La veille, le président du Parlement iranien, l'influent Mohammad Bagher Ghalibaf, avait déclaré que Téhéran "abandonnera toute retenue" si les Etats-Unis et Israël attaquent ses îles du Golfe.

Bande de terre broussailleuse située dans le nord du Golfe, à environ 30 kilomètres des côtes, Kharg abrite le plus grand terminal d'exportation de pétrole brut de l'Iran.

Après deux semaines de guerre qui n'ont pas fait céder le pouvoir iranien, l'intransigeance de l'ensemble des belligérants, qui poursuivent samedi matin leurs frappes, ne laisse présager aucun répit dans ce conflit qui déchire le Moyen-Orient et perturbe de plus en plus le commerce mondial faisant flamber les prix du pétrole.

L'Iran continue ainsi ses représailles aériennes contre les Etats du Golfe. Des explosions ont été entendues tôt samedi à Doha, la capitale du Qatar, par des journalistes de l'AFP, après que le ministère de l'Intérieur a ordonné l'évacuation de certaines zones clefs.

Donald Trump a également déclaré que la marine américaine allait commencer "très bientôt" à escorter des pétroliers dans le détroit d'Ormuz, par où transite 20% de la production mondiale d'hydrocarbures.

- Frapper "très fort" -

Selon la presse américaine, les Etats-Unis vont aussi envoyer des renforts au Moyen-Orient, le New York Times parlant de quelque 2.500 Marines et trois navires de plus.

Le Wall Street Journal cite lui des responsables américains selon lesquels le navire d'assaut Tripoli, basé au Japon, et les Marines qui lui sont attachés, se dirigent vers la même région.

Combien de temps va durer cette guerre?
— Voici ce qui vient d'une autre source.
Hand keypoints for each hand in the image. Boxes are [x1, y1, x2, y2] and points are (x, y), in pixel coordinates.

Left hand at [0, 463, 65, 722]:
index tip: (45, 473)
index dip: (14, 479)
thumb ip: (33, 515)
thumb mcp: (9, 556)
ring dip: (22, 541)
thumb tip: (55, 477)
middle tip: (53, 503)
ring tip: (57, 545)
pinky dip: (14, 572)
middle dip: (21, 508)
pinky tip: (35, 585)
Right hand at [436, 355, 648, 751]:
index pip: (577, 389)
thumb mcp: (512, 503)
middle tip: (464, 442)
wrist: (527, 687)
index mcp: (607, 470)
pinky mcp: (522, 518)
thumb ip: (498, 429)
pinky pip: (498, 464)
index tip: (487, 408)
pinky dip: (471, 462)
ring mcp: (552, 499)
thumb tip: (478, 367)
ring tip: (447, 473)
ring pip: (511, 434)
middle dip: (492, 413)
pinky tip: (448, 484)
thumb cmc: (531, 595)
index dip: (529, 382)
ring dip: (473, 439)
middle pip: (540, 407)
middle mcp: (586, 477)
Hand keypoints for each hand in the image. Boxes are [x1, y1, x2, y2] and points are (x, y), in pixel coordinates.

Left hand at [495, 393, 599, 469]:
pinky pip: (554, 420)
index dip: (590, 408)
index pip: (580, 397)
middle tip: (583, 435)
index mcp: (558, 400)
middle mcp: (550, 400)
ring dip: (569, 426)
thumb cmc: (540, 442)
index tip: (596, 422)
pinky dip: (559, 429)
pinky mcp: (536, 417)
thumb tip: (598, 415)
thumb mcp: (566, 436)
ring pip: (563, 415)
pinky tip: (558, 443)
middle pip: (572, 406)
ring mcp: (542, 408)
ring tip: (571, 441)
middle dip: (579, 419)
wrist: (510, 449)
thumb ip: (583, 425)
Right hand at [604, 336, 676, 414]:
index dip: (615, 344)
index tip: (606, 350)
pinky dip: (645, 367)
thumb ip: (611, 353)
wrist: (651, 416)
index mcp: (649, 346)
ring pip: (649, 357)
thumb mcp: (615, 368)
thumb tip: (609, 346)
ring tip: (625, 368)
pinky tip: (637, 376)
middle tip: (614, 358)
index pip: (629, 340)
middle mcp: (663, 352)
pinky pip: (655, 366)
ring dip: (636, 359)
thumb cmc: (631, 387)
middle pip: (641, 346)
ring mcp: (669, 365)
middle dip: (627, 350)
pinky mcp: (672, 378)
Elle se poursuivra la semaine prochaine, où les Etats-Unis veulent frapper l'Iran "très fort", a annoncé Donald Trump.

Mais le président américain a aussi admis qu'un renversement du pouvoir par le peuple à Téhéran, espéré par Washington dans la foulée du déclenchement de cette guerre le 28 février, ne se produirait "peut-être pas immédiatement".
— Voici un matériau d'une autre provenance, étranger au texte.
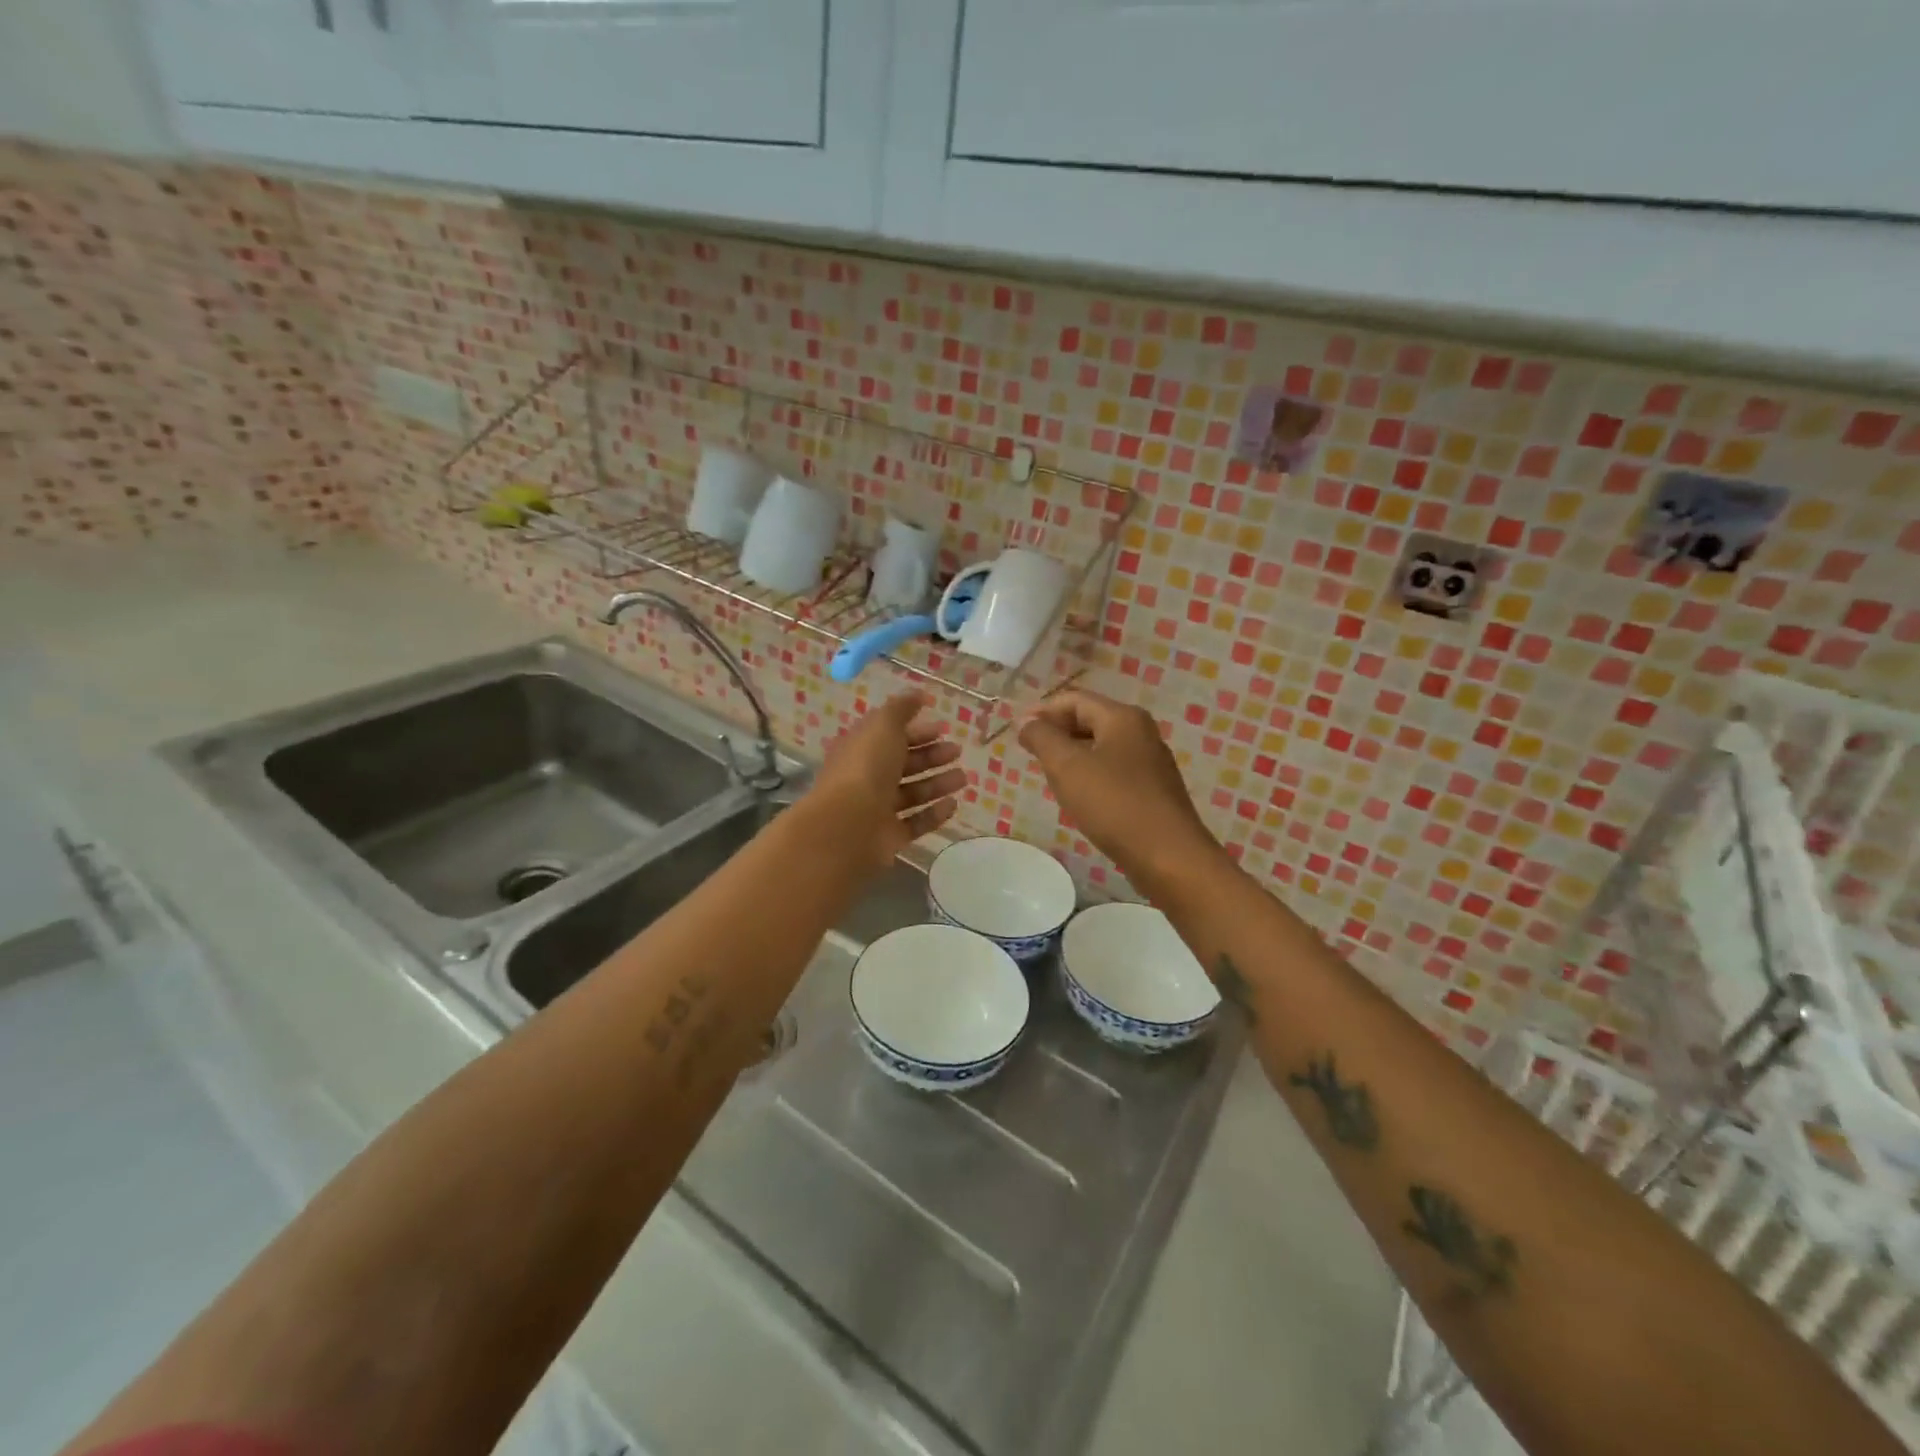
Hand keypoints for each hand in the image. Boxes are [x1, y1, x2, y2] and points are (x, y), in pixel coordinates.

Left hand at [805, 692, 966, 871]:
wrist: (847, 826)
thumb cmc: (865, 769)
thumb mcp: (883, 726)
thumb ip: (901, 708)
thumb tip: (918, 693)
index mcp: (861, 749)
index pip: (890, 736)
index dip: (915, 731)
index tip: (942, 727)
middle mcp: (867, 778)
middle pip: (903, 764)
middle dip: (930, 756)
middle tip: (957, 751)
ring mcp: (877, 810)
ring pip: (912, 794)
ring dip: (937, 784)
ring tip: (963, 778)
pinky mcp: (889, 837)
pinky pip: (915, 823)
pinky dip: (934, 814)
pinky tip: (953, 805)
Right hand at [1019, 688, 1221, 891]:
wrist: (1168, 856)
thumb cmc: (1114, 804)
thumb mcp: (1067, 767)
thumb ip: (1042, 738)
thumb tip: (1025, 722)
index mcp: (1122, 717)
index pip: (1074, 700)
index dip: (1042, 712)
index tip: (1017, 734)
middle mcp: (1141, 731)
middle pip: (1090, 719)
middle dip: (1057, 732)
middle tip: (1030, 755)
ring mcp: (1151, 761)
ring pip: (1101, 746)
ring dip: (1072, 755)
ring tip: (1049, 776)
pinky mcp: (1154, 789)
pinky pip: (1114, 770)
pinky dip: (1091, 774)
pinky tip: (1080, 797)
Les Etats-Unis ont annoncé offrir 10 millions de dollars en échange d'informations qui permettront de savoir où sont dix des plus hauts dirigeants iraniens, dont le nouveau guide suprême, Mojtaba Khamenei, et le chef de la sécurité Ali Larijani.
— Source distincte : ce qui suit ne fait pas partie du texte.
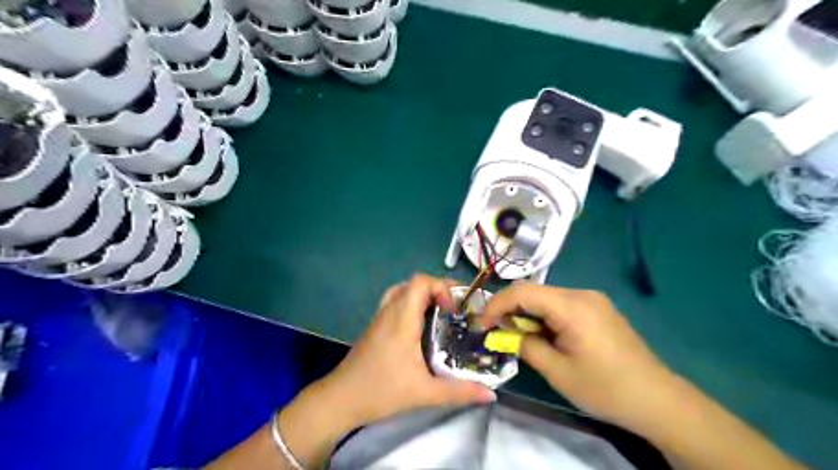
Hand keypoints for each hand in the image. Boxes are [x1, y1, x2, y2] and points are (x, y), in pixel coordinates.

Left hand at [317, 273, 491, 429]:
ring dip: (423, 296)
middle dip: (437, 289)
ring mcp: (380, 318)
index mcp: (402, 319)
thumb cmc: (381, 391)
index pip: (420, 282)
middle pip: (413, 283)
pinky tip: (420, 327)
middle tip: (454, 309)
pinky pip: (395, 302)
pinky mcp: (375, 327)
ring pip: (402, 291)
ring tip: (440, 314)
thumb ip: (459, 392)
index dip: (441, 286)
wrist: (340, 400)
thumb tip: (491, 394)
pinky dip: (411, 304)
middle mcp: (390, 311)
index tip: (454, 308)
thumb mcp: (424, 393)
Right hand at [482, 282, 675, 432]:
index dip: (496, 305)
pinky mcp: (598, 308)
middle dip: (510, 309)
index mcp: (572, 306)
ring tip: (517, 335)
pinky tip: (543, 334)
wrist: (657, 399)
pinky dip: (544, 315)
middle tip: (496, 331)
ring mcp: (592, 299)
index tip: (481, 324)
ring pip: (546, 297)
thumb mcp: (557, 371)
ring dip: (527, 313)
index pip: (522, 292)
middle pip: (534, 291)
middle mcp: (582, 294)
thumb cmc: (605, 388)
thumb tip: (507, 333)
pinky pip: (561, 304)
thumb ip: (526, 345)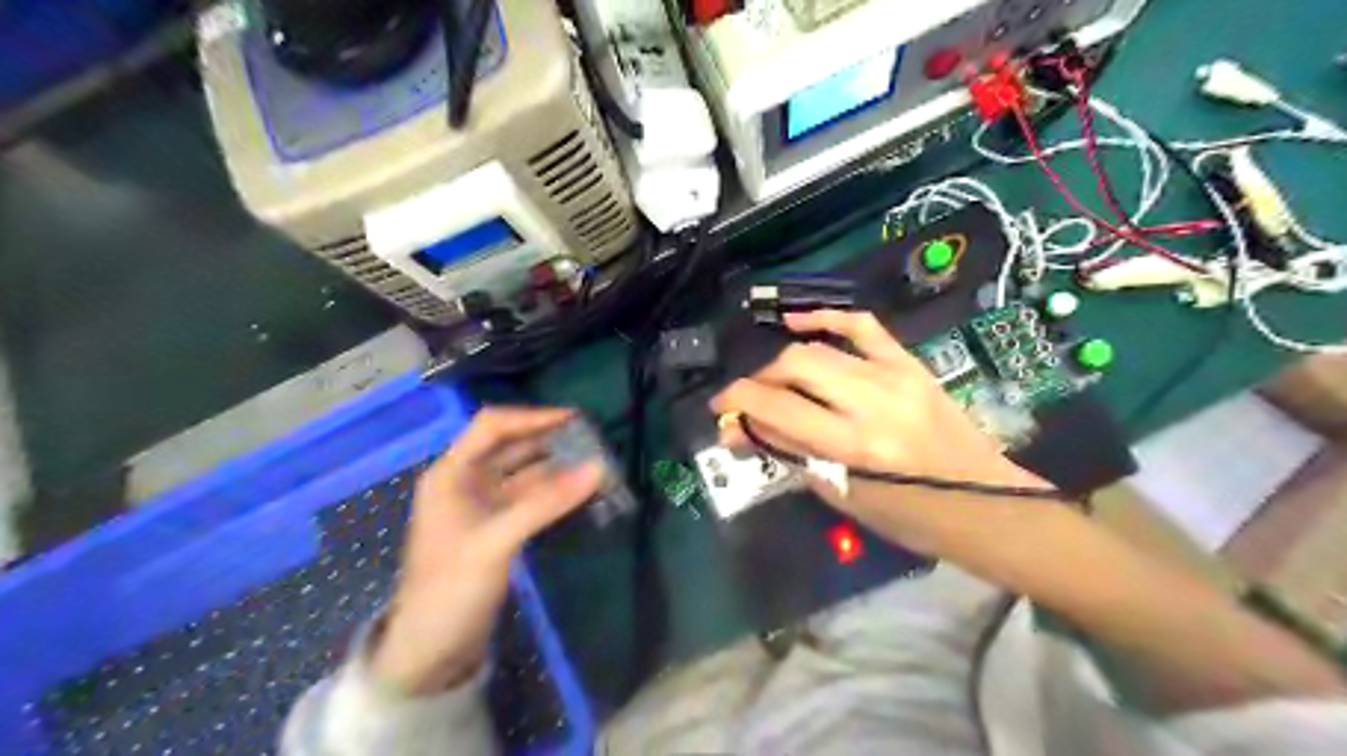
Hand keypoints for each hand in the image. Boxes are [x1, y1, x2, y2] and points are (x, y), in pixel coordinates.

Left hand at [367, 407, 597, 695]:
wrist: (430, 652)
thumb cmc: (451, 589)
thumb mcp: (497, 541)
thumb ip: (547, 502)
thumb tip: (599, 467)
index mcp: (452, 474)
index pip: (493, 426)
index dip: (532, 417)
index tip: (574, 419)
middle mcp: (466, 482)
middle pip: (511, 446)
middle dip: (550, 440)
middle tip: (593, 439)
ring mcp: (482, 506)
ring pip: (524, 472)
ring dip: (556, 466)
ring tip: (595, 463)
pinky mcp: (496, 527)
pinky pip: (529, 497)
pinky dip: (553, 492)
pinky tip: (579, 491)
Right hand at [708, 310, 1058, 554]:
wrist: (985, 502)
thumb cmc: (911, 516)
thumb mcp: (844, 496)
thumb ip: (791, 455)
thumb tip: (742, 430)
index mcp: (855, 447)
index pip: (778, 408)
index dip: (738, 402)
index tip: (719, 408)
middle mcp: (872, 402)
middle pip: (794, 366)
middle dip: (759, 379)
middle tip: (749, 400)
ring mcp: (894, 376)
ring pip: (818, 347)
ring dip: (783, 361)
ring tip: (773, 379)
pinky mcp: (910, 364)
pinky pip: (861, 326)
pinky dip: (824, 318)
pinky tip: (796, 320)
L'état de santé de Mojtaba Khamenei reste incertain après qu'il a été lui-même blessé dans un bombardement. Vendredi, le ministre américain de la Défense Pete Hegseth a avancé qu'il était "probablement défiguré".

Téhéran a été visée vendredi par de nouveaux bombardements, du matin jusqu'en début de soirée où une brève série de fortes explosions a été entendue, selon des journalistes de l'AFP.

- "Trump ne comprend pas" -

Dans la matinée, Ali Larijani était apparu en public au coeur de Téhéran, aux côtés du président Massoud Pezeshkian, défiant l'ennemi en participant à une manifestation pro-gouvernementale.

La manifestation a rassemblé une importante foule - difficile à évaluer même si elle tapissait complètement certaines grandes artères - malgré la pluie et la peur des frappes meurtrières qui ont fait plus de 1.200 morts selon le dernier bilan des autorités, et plus de 1.800 selon l'ONG Human Rights Activists News Agency (HRANA).

"Le problème de Trump, c'est qu'il ne comprend pas que le peuple iranien est une nation courageuse, une nation forte, une nation déterminée", a lancé Ali Larijani. "Plus il accentuera sa pression, plus la détermination de la nation se renforcera".

- "Longue confrontation" -

L'armée israélienne a annoncé avoir mené 7.600 frappes en Iran en deux semaines, et 1.100 frappes au Liban, où elle pilonne le mouvement islamiste Hezbollah, allié de Téhéran. Ses bombardements au Liban ont tué 773 personnes, dont 103 enfants, et blessé près de 2.000, selon les autorités locales.

Une frappe israélienne contre un centre de santé dans le sud du Liban a tué au moins 12 membres du personnel médical, a annoncé samedi le ministère libanais de la Santé.

L'Agence nationale d'information (Ani, officielle) a également fait part de frappes israéliennes ayant touché vendredi un quartier général des casques bleus dans le sud du Liban.

Le chef du Hezbollah, Naïm Qassem, a affiché son inflexibilité, déclarant que son groupe était prêt à "une longue confrontation" avec Israël.

Les Gardiens ont annoncé avoir tiré avec le Hezbollah des missiles et drones sur Israël en réplique aux attaques américano-israéliennes.